* Your goal
Report the number of lines in the entries below that include the word "pixel", and nothing else.

════════

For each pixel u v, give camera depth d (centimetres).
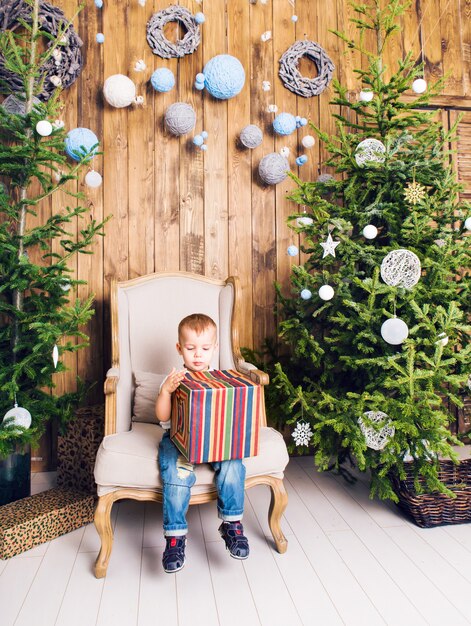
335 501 214
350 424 182
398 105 208
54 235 209
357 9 219
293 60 271
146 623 134
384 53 286
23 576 156
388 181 202
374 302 198
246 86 272
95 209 256
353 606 142
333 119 280
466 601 144
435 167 202
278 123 263
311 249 221
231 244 270
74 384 255
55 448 253
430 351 190
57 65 240
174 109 248
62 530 184
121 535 182
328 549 173
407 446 179
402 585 152
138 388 199
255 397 148
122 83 241
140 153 260
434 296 189
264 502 212
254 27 273
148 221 262
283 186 275
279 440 168
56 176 249
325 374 211
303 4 278
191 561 165
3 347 215
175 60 264
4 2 227
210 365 214
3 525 170
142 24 260
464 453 272
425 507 188
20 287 194
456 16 293
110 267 258
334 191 221
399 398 184
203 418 142
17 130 198
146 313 215
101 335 257
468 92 293
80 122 254
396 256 175
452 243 191
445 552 172
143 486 155
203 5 268
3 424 180
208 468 157
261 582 153
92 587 150
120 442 158
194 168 266
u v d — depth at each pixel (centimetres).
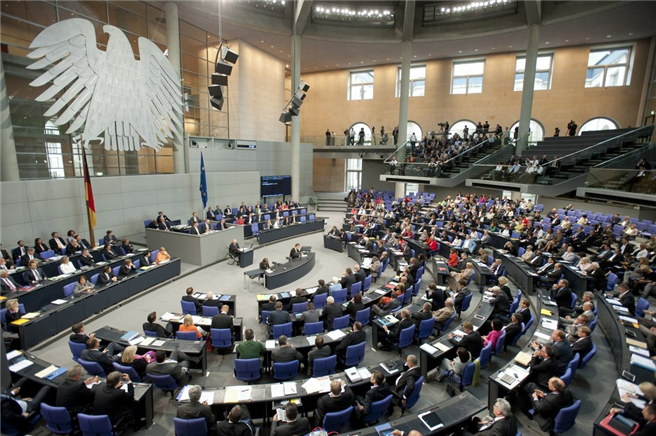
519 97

════════

* Output
2